__Assigned task__: Transcribe the data exactly, omitting whatever pictures it holds.

[Opening Data for the task section]

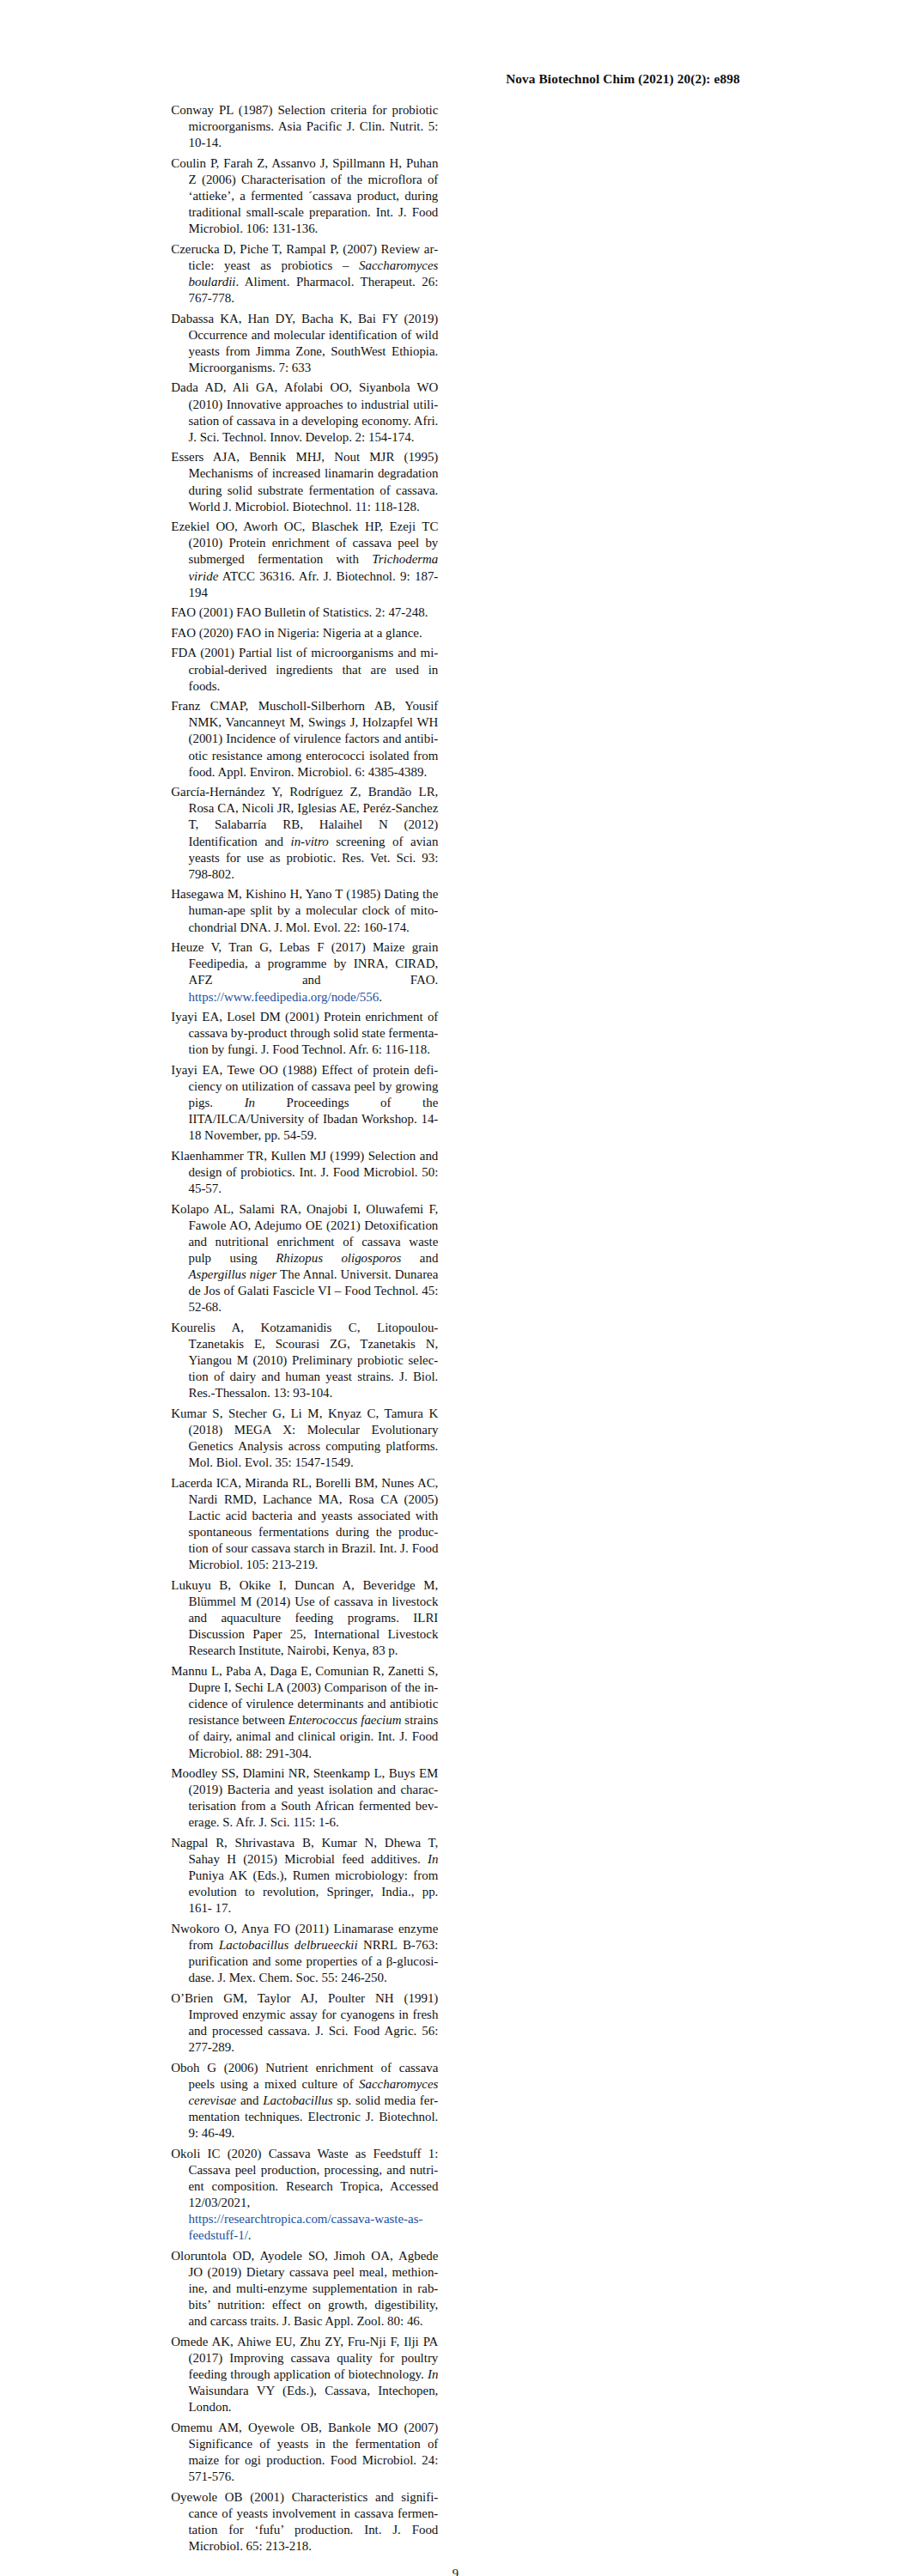Nova Biotechnol Chim (2021) 20(2): e898
Conway PL (1987) Selection criteria for probiotic microorganisms. Asia Pacific J. Clin. Nutrit. 5: 10-14.
Coulin P, Farah Z, Assanvo J, Spillmann H, Puhan Z (2006) Characterisation of the microflora of ‘attieke’, a fermented ´cassava product, during traditional small-scale preparation. Int. J. Food Microbiol. 106: 131-136.
Czerucka D, Piche T, Rampal P, (2007) Review article: yeast as probiotics – Saccharomyces boulardii. Aliment. Pharmacol. Therapeut. 26: 767-778.
Dabassa KA, Han DY, Bacha K, Bai FY (2019) Occurrence and molecular identification of wild yeasts from Jimma Zone, SouthWest Ethiopia. Microorganisms. 7: 633
Dada AD, Ali GA, Afolabi OO, Siyanbola WO (2010) Innovative approaches to industrial utilisation of cassava in a developing economy. Afri. J. Sci. Technol. Innov. Develop. 2: 154-174.
Essers AJA, Bennik MHJ, Nout MJR (1995) Mechanisms of increased linamarin degradation during solid substrate fermentation of cassava. World J. Microbiol. Biotechnol. 11: 118-128.
Ezekiel OO, Aworh OC, Blaschek HP, Ezeji TC (2010) Protein enrichment of cassava peel by submerged fermentation with Trichoderma viride ATCC 36316. Afr. J. Biotechnol. 9: 187- 194
FAO (2001) FAO Bulletin of Statistics. 2: 47-248.
FAO (2020) FAO in Nigeria: Nigeria at a glance.
FDA (2001) Partial list of microorganisms and microbial-derived ingredients that are used in foods.
Franz CMAP, Muscholl-Silberhorn AB, Yousif NMK, Vancanneyt M, Swings J, Holzapfel WH (2001) Incidence of virulence factors and antibiotic resistance among enterococci isolated from food. Appl. Environ. Microbiol. 6: 4385-4389.
García-Hernández Y, Rodríguez Z, Brandão LR, Rosa CA, Nicoli JR, Iglesias AE, Peréz-Sanchez T, Salabarría RB, Halaihel N (2012) Identification and in-vitro screening of avian yeasts for use as probiotic. Res. Vet. Sci. 93: 798-802.
Hasegawa M, Kishino H, Yano T (1985) Dating the human-ape split by a molecular clock of mitochondrial DNA. J. Mol. Evol. 22: 160-174.
Heuze V, Tran G, Lebas F (2017) Maize grain Feedipedia, a programme by INRA, CIRAD, AFZ and FAO. https://www.feedipedia.org/node/556.
Iyayi EA, Losel DM (2001) Protein enrichment of cassava by-product through solid state fermentation by fungi. J. Food Technol. Afr. 6: 116-118.
Iyayi EA, Tewe OO (1988) Effect of protein deficiency on utilization of cassava peel by growing pigs. In Proceedings of the IITA/ILCA/University of Ibadan Workshop. 14-18 November, pp. 54-59.
Klaenhammer TR, Kullen MJ (1999) Selection and design of probiotics. Int. J. Food Microbiol. 50: 45-57.
Kolapo AL, Salami RA, Onajobi I, Oluwafemi F, Fawole AO, Adejumo OE (2021) Detoxification and nutritional enrichment of cassava waste pulp using Rhizopus oligosporos and Aspergillus niger The Annal. Universit. Dunarea de Jos of Galati Fascicle VI – Food Technol. 45: 52-68.
Kourelis A, Kotzamanidis C, Litopoulou-Tzanetakis E, Scourasi ZG, Tzanetakis N, Yiangou M (2010) Preliminary probiotic selection of dairy and human yeast strains. J. Biol. Res.-Thessalon. 13: 93-104.
Kumar S, Stecher G, Li M, Knyaz C, Tamura K (2018) MEGA X: Molecular Evolutionary Genetics Analysis across computing platforms. Mol. Biol. Evol. 35: 1547-1549.
Lacerda ICA, Miranda RL, Borelli BM, Nunes AC, Nardi RMD, Lachance MA, Rosa CA (2005) Lactic acid bacteria and yeasts associated with spontaneous fermentations during the production of sour cassava starch in Brazil. Int. J. Food Microbiol. 105: 213-219.
Lukuyu B, Okike I, Duncan A, Beveridge M, Blümmel M (2014) Use of cassava in livestock and aquaculture feeding programs. ILRI Discussion Paper 25, International Livestock Research Institute, Nairobi, Kenya, 83 p.
Mannu L, Paba A, Daga E, Comunian R, Zanetti S, Dupre I, Sechi LA (2003) Comparison of the incidence of virulence determinants and antibiotic resistance between Enterococcus faecium strains of dairy, animal and clinical origin. Int. J. Food Microbiol. 88: 291-304.
Moodley SS, Dlamini NR, Steenkamp L, Buys EM (2019) Bacteria and yeast isolation and characterisation from a South African fermented beverage. S. Afr. J. Sci. 115: 1-6.
Nagpal R, Shrivastava B, Kumar N, Dhewa T, Sahay H (2015) Microbial feed additives. In Puniya AK (Eds.), Rumen microbiology: from evolution to revolution, Springer, India., pp. 161- 17.
Nwokoro O, Anya FO (2011) Linamarase enzyme from Lactobacillus delbrueeckii NRRL B-763: purification and some properties of a β-glucosidase. J. Mex. Chem. Soc. 55: 246-250.
O’Brien GM, Taylor AJ, Poulter NH (1991) Improved enzymic assay for cyanogens in fresh and processed cassava. J. Sci. Food Agric. 56: 277-289.
Oboh G (2006) Nutrient enrichment of cassava peels using a mixed culture of Saccharomyces cerevisae and Lactobacillus sp. solid media fermentation techniques. Electronic J. Biotechnol. 9: 46-49.
Okoli IC (2020) Cassava Waste as Feedstuff 1: Cassava peel production, processing, and nutrient composition. Research Tropica, Accessed 12/03/2021, https://researchtropica.com/cassava-waste-as-feedstuff-1/.
Oloruntola OD, Ayodele SO, Jimoh OA, Agbede JO (2019) Dietary cassava peel meal, methionine, and multi-enzyme supplementation in rabbits’ nutrition: effect on growth, digestibility, and carcass traits. J. Basic Appl. Zool. 80: 46.
Omede AK, Ahiwe EU, Zhu ZY, Fru-Nji F, Ilji PA (2017) Improving cassava quality for poultry feeding through application of biotechnology. In Waisundara VY (Eds.), Cassava, Intechopen, London.
Omemu AM, Oyewole OB, Bankole MO (2007) Significance of yeasts in the fermentation of maize for ogi production. Food Microbiol. 24: 571-576.
Oyewole OB (2001) Characteristics and significance of yeasts involvement in cassava fermentation for ‘fufu’ production. Int. J. Food Microbiol. 65: 213-218.
9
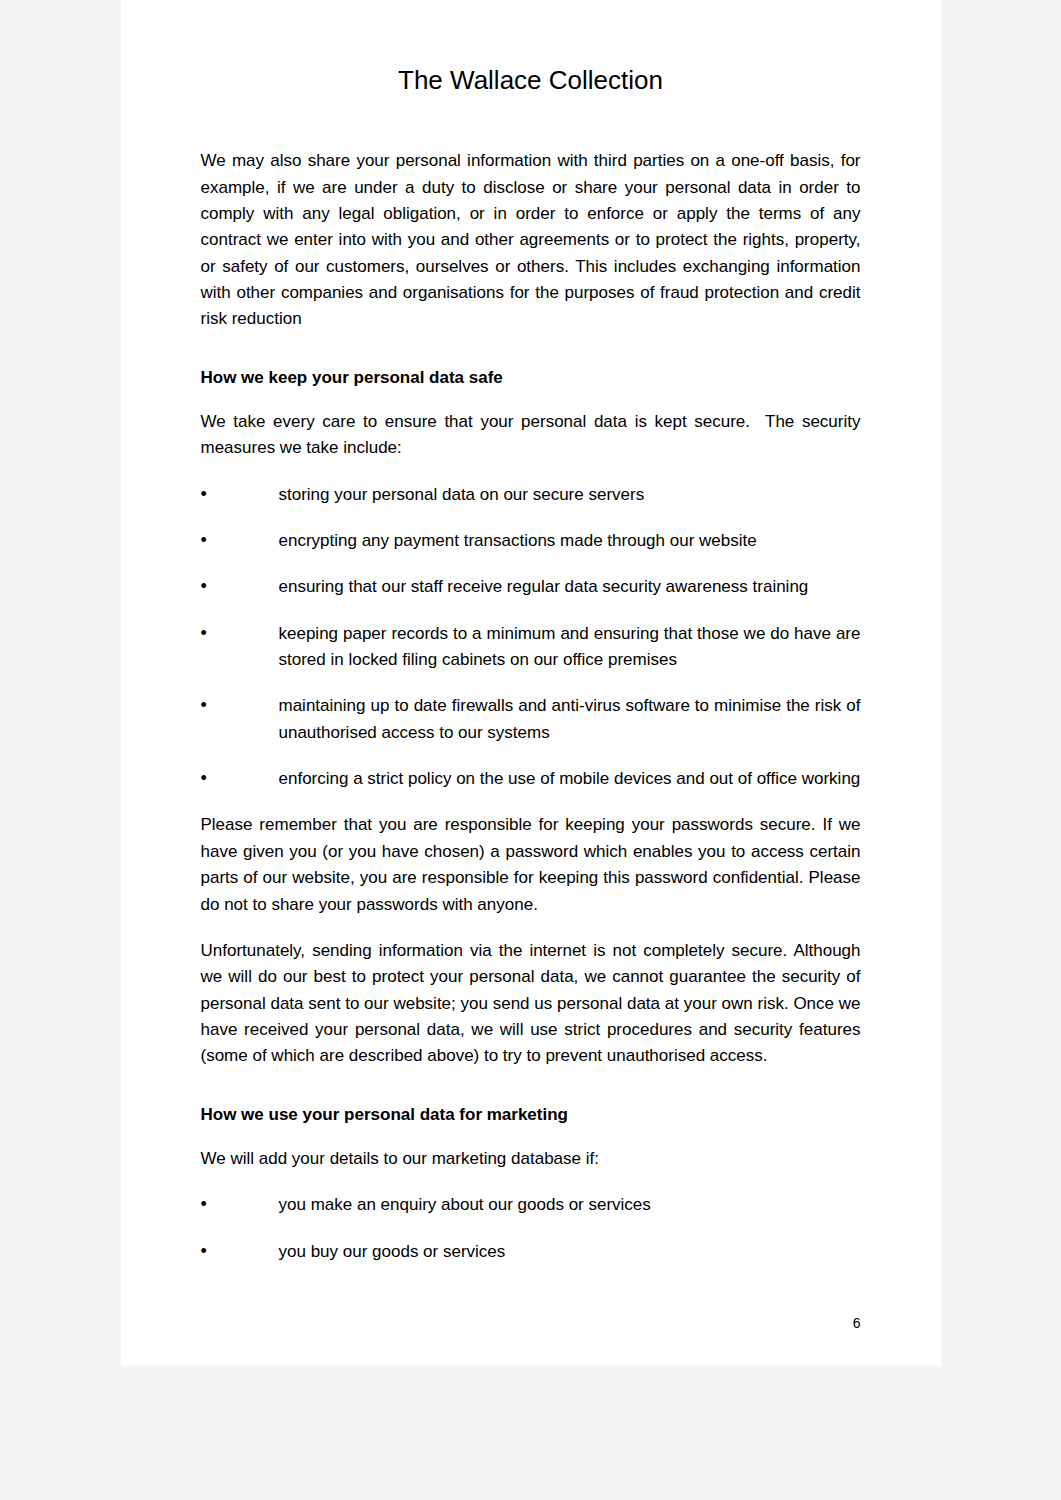The Wallace Collection
We may also share your personal information with third parties on a one-off basis, for example, if we are under a duty to disclose or share your personal data in order to comply with any legal obligation, or in order to enforce or apply the terms of any contract we enter into with you and other agreements or to protect the rights, property, or safety of our customers, ourselves or others. This includes exchanging information with other companies and organisations for the purposes of fraud protection and credit risk reduction
How we keep your personal data safe
We take every care to ensure that your personal data is kept secure. The security measures we take include:
storing your personal data on our secure servers
encrypting any payment transactions made through our website
ensuring that our staff receive regular data security awareness training
keeping paper records to a minimum and ensuring that those we do have are stored in locked filing cabinets on our office premises
maintaining up to date firewalls and anti-virus software to minimise the risk of unauthorised access to our systems
enforcing a strict policy on the use of mobile devices and out of office working
Please remember that you are responsible for keeping your passwords secure. If we have given you (or you have chosen) a password which enables you to access certain parts of our website, you are responsible for keeping this password confidential. Please do not to share your passwords with anyone.
Unfortunately, sending information via the internet is not completely secure. Although we will do our best to protect your personal data, we cannot guarantee the security of personal data sent to our website; you send us personal data at your own risk. Once we have received your personal data, we will use strict procedures and security features (some of which are described above) to try to prevent unauthorised access.
How we use your personal data for marketing
We will add your details to our marketing database if:
you make an enquiry about our goods or services
you buy our goods or services
6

[Closing Data for the task section]

__Task solution__:
Nova Biotechnol Chim (2021) 20(2): e898
Conway PL (1987) Selection criteria for probiotic microorganisms. Asia Pacific J. Clin. Nutrit. 5: 10-14.
Coulin P, Farah Z, Assanvo J, Spillmann H, Puhan Z (2006) Characterisation of the microflora of ‘attieke’, a fermented ´cassava product, during traditional small-scale preparation. Int. J. Food Microbiol. 106: 131-136.
Czerucka D, Piche T, Rampal P, (2007) Review article: yeast as probiotics – Saccharomyces boulardii. Aliment. Pharmacol. Therapeut. 26: 767-778.
Dabassa KA, Han DY, Bacha K, Bai FY (2019) Occurrence and molecular identification of wild yeasts from Jimma Zone, SouthWest Ethiopia. Microorganisms. 7: 633
Dada AD, Ali GA, Afolabi OO, Siyanbola WO (2010) Innovative approaches to industrial utilisation of cassava in a developing economy. Afri. J. Sci. Technol. Innov. Develop. 2: 154-174.
Essers AJA, Bennik MHJ, Nout MJR (1995) Mechanisms of increased linamarin degradation during solid substrate fermentation of cassava. World J. Microbiol. Biotechnol. 11: 118-128.
Ezekiel OO, Aworh OC, Blaschek HP, Ezeji TC (2010) Protein enrichment of cassava peel by submerged fermentation with Trichoderma viride ATCC 36316. Afr. J. Biotechnol. 9: 187- 194
FAO (2001) FAO Bulletin of Statistics. 2: 47-248.
FAO (2020) FAO in Nigeria: Nigeria at a glance.
FDA (2001) Partial list of microorganisms and microbial-derived ingredients that are used in foods.
Franz CMAP, Muscholl-Silberhorn AB, Yousif NMK, Vancanneyt M, Swings J, Holzapfel WH (2001) Incidence of virulence factors and antibiotic resistance among enterococci isolated from food. Appl. Environ. Microbiol. 6: 4385-4389.
García-Hernández Y, Rodríguez Z, Brandão LR, Rosa CA, Nicoli JR, Iglesias AE, Peréz-Sanchez T, Salabarría RB, Halaihel N (2012) Identification and in-vitro screening of avian yeasts for use as probiotic. Res. Vet. Sci. 93: 798-802.
Hasegawa M, Kishino H, Yano T (1985) Dating the human-ape split by a molecular clock of mitochondrial DNA. J. Mol. Evol. 22: 160-174.
Heuze V, Tran G, Lebas F (2017) Maize grain Feedipedia, a programme by INRA, CIRAD, AFZ and FAO. https://www.feedipedia.org/node/556.
Iyayi EA, Losel DM (2001) Protein enrichment of cassava by-product through solid state fermentation by fungi. J. Food Technol. Afr. 6: 116-118.
Iyayi EA, Tewe OO (1988) Effect of protein deficiency on utilization of cassava peel by growing pigs. In Proceedings of the IITA/ILCA/University of Ibadan Workshop. 14-18 November, pp. 54-59.
Klaenhammer TR, Kullen MJ (1999) Selection and design of probiotics. Int. J. Food Microbiol. 50: 45-57.
Kolapo AL, Salami RA, Onajobi I, Oluwafemi F, Fawole AO, Adejumo OE (2021) Detoxification and nutritional enrichment of cassava waste pulp using Rhizopus oligosporos and Aspergillus niger The Annal. Universit. Dunarea de Jos of Galati Fascicle VI – Food Technol. 45: 52-68.
Kourelis A, Kotzamanidis C, Litopoulou-Tzanetakis E, Scourasi ZG, Tzanetakis N, Yiangou M (2010) Preliminary probiotic selection of dairy and human yeast strains. J. Biol. Res.-Thessalon. 13: 93-104.
Kumar S, Stecher G, Li M, Knyaz C, Tamura K (2018) MEGA X: Molecular Evolutionary Genetics Analysis across computing platforms. Mol. Biol. Evol. 35: 1547-1549.
Lacerda ICA, Miranda RL, Borelli BM, Nunes AC, Nardi RMD, Lachance MA, Rosa CA (2005) Lactic acid bacteria and yeasts associated with spontaneous fermentations during the production of sour cassava starch in Brazil. Int. J. Food Microbiol. 105: 213-219.
Lukuyu B, Okike I, Duncan A, Beveridge M, Blümmel M (2014) Use of cassava in livestock and aquaculture feeding programs. ILRI Discussion Paper 25, International Livestock Research Institute, Nairobi, Kenya, 83 p.
Mannu L, Paba A, Daga E, Comunian R, Zanetti S, Dupre I, Sechi LA (2003) Comparison of the incidence of virulence determinants and antibiotic resistance between Enterococcus faecium strains of dairy, animal and clinical origin. Int. J. Food Microbiol. 88: 291-304.
Moodley SS, Dlamini NR, Steenkamp L, Buys EM (2019) Bacteria and yeast isolation and characterisation from a South African fermented beverage. S. Afr. J. Sci. 115: 1-6.
Nagpal R, Shrivastava B, Kumar N, Dhewa T, Sahay H (2015) Microbial feed additives. In Puniya AK (Eds.), Rumen microbiology: from evolution to revolution, Springer, India., pp. 161- 17.
Nwokoro O, Anya FO (2011) Linamarase enzyme from Lactobacillus delbrueeckii NRRL B-763: purification and some properties of a β-glucosidase. J. Mex. Chem. Soc. 55: 246-250.
O’Brien GM, Taylor AJ, Poulter NH (1991) Improved enzymic assay for cyanogens in fresh and processed cassava. J. Sci. Food Agric. 56: 277-289.
Oboh G (2006) Nutrient enrichment of cassava peels using a mixed culture of Saccharomyces cerevisae and Lactobacillus sp. solid media fermentation techniques. Electronic J. Biotechnol. 9: 46-49.
Okoli IC (2020) Cassava Waste as Feedstuff 1: Cassava peel production, processing, and nutrient composition. Research Tropica, Accessed 12/03/2021, https://researchtropica.com/cassava-waste-as-feedstuff-1/.
Oloruntola OD, Ayodele SO, Jimoh OA, Agbede JO (2019) Dietary cassava peel meal, methionine, and multi-enzyme supplementation in rabbits’ nutrition: effect on growth, digestibility, and carcass traits. J. Basic Appl. Zool. 80: 46.
Omede AK, Ahiwe EU, Zhu ZY, Fru-Nji F, Ilji PA (2017) Improving cassava quality for poultry feeding through application of biotechnology. In Waisundara VY (Eds.), Cassava, Intechopen, London.
Omemu AM, Oyewole OB, Bankole MO (2007) Significance of yeasts in the fermentation of maize for ogi production. Food Microbiol. 24: 571-576.
Oyewole OB (2001) Characteristics and significance of yeasts involvement in cassava fermentation for ‘fufu’ production. Int. J. Food Microbiol. 65: 213-218.
9
The Wallace Collection
We may also share your personal information with third parties on a one-off basis, for example, if we are under a duty to disclose or share your personal data in order to comply with any legal obligation, or in order to enforce or apply the terms of any contract we enter into with you and other agreements or to protect the rights, property, or safety of our customers, ourselves or others. This includes exchanging information with other companies and organisations for the purposes of fraud protection and credit risk reduction
How we keep your personal data safe
We take every care to ensure that your personal data is kept secure. The security measures we take include:
storing your personal data on our secure servers
encrypting any payment transactions made through our website
ensuring that our staff receive regular data security awareness training
keeping paper records to a minimum and ensuring that those we do have are stored in locked filing cabinets on our office premises
maintaining up to date firewalls and anti-virus software to minimise the risk of unauthorised access to our systems
enforcing a strict policy on the use of mobile devices and out of office working
Please remember that you are responsible for keeping your passwords secure. If we have given you (or you have chosen) a password which enables you to access certain parts of our website, you are responsible for keeping this password confidential. Please do not to share your passwords with anyone.
Unfortunately, sending information via the internet is not completely secure. Although we will do our best to protect your personal data, we cannot guarantee the security of personal data sent to our website; you send us personal data at your own risk. Once we have received your personal data, we will use strict procedures and security features (some of which are described above) to try to prevent unauthorised access.
How we use your personal data for marketing
We will add your details to our marketing database if:
you make an enquiry about our goods or services
you buy our goods or services
6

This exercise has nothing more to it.